• Task brief:
Output the data below exactly as it is, dropping the pictures from your copy.

• Available data:
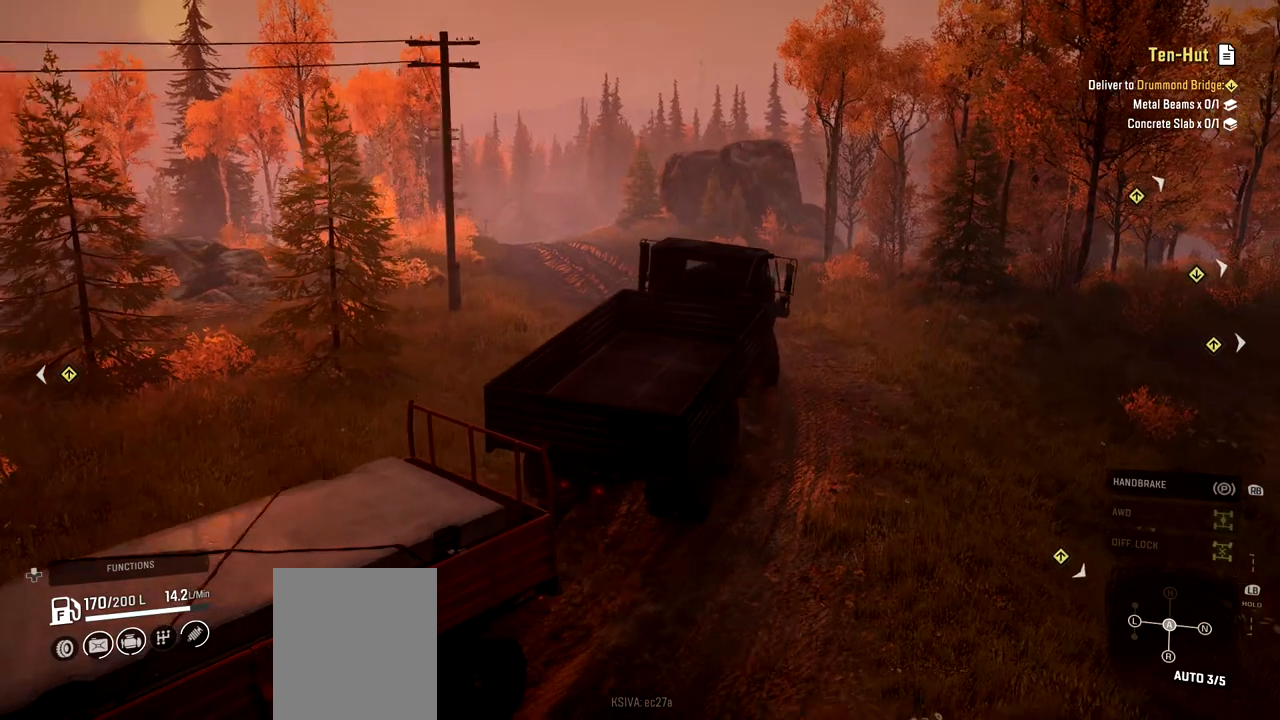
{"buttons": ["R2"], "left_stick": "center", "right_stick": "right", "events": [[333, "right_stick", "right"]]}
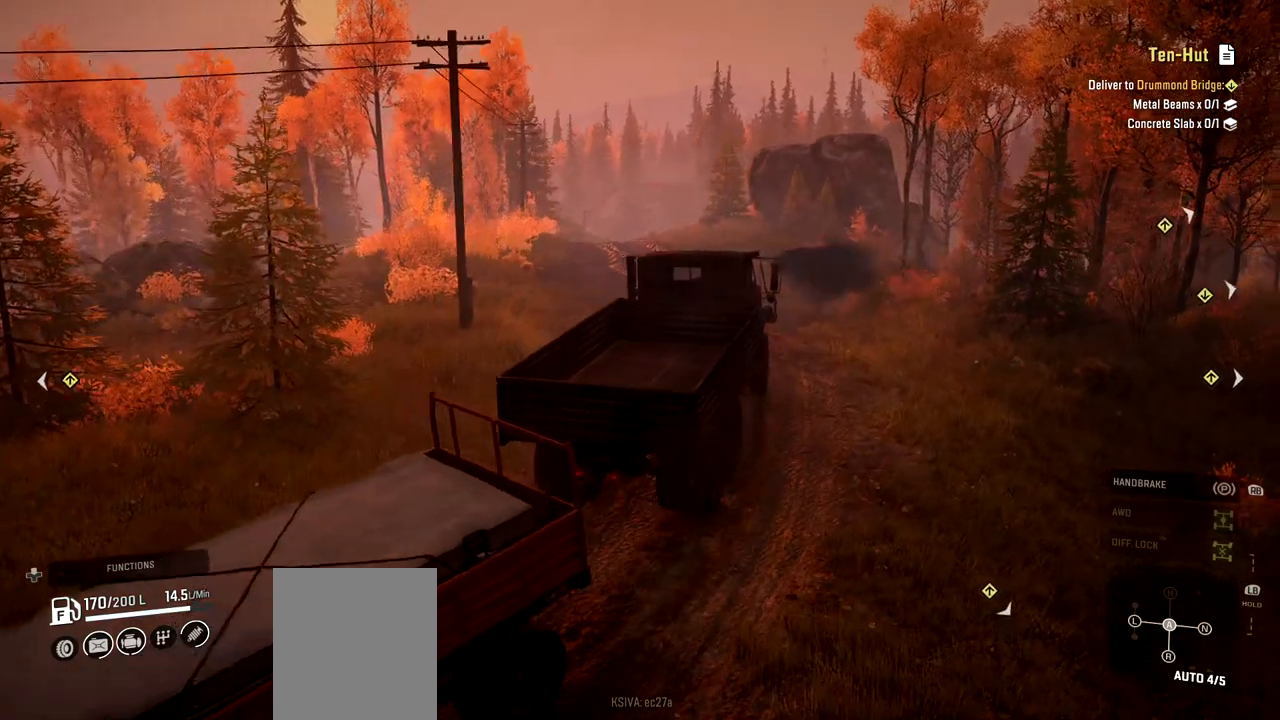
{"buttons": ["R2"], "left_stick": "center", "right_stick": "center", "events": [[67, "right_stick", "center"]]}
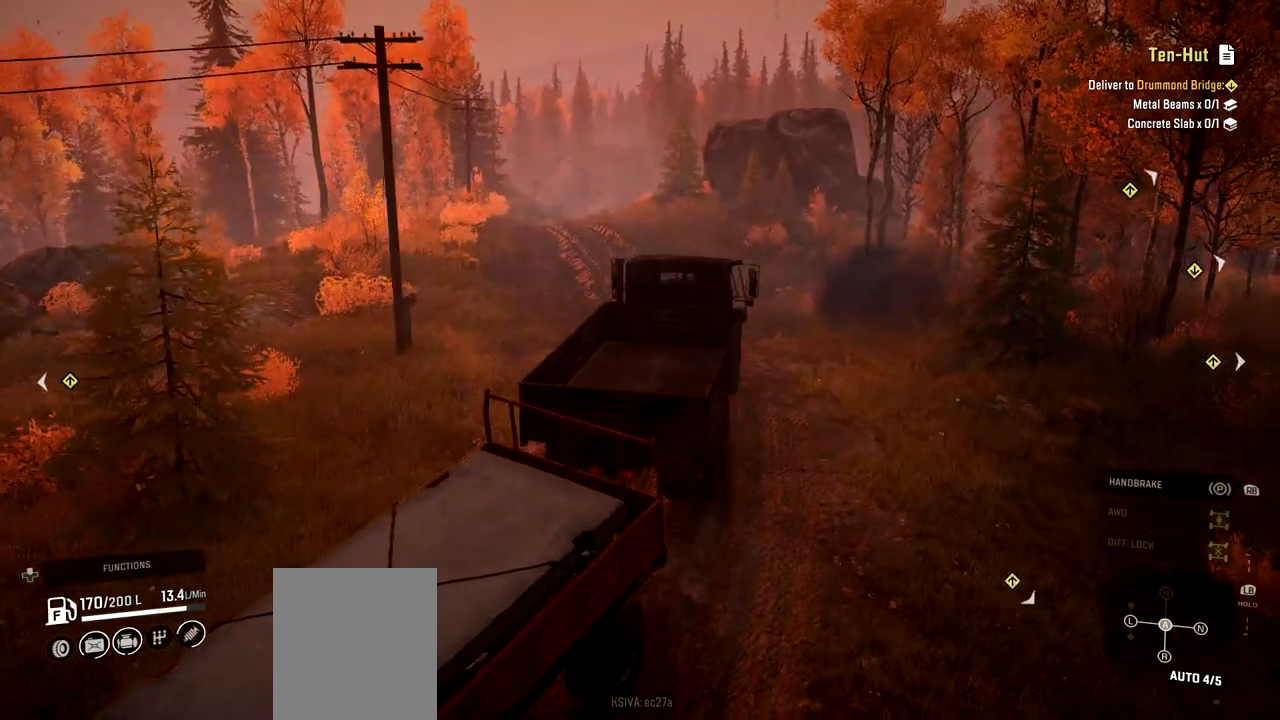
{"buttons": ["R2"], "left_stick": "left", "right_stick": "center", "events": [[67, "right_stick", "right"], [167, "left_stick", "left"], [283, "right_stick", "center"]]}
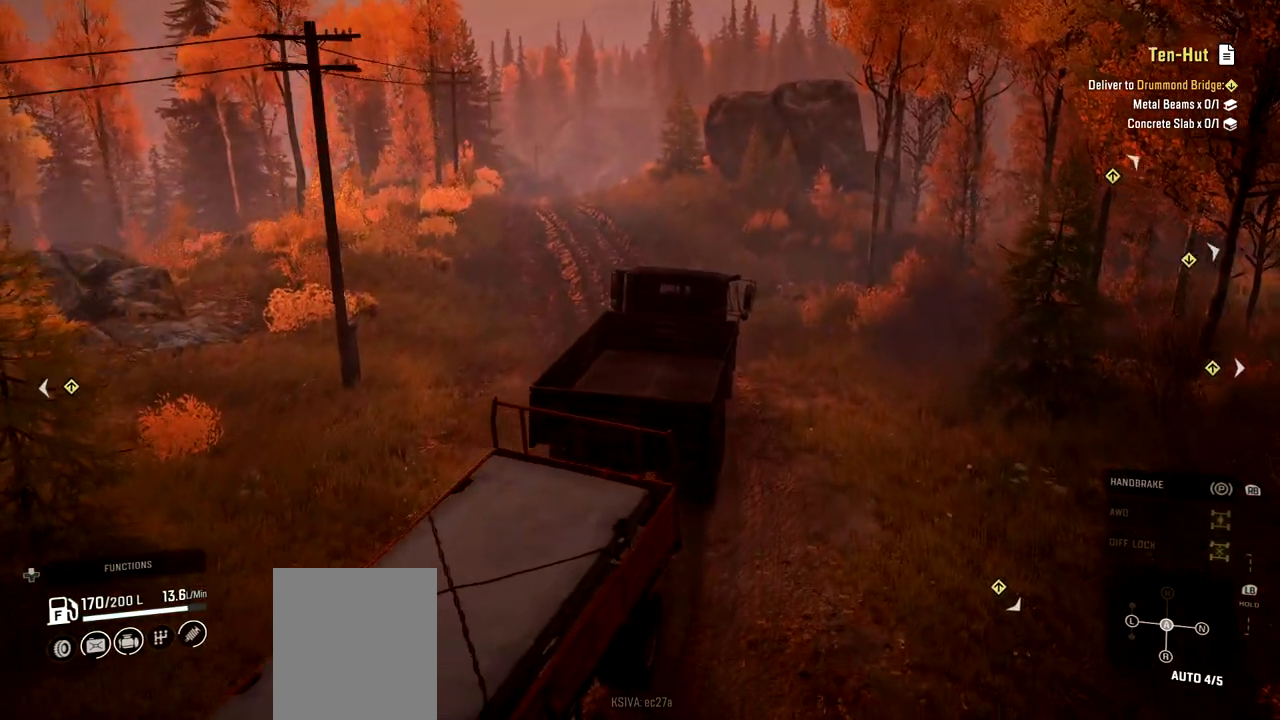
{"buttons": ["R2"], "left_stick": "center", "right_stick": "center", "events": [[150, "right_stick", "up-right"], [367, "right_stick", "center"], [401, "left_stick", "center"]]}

• Task output:
{"buttons": ["R2"], "left_stick": "center", "right_stick": "right", "events": [[333, "right_stick", "right"]]}
{"buttons": ["R2"], "left_stick": "center", "right_stick": "center", "events": [[67, "right_stick", "center"]]}
{"buttons": ["R2"], "left_stick": "left", "right_stick": "center", "events": [[67, "right_stick", "right"], [167, "left_stick", "left"], [283, "right_stick", "center"]]}
{"buttons": ["R2"], "left_stick": "center", "right_stick": "center", "events": [[150, "right_stick", "up-right"], [367, "right_stick", "center"], [401, "left_stick", "center"]]}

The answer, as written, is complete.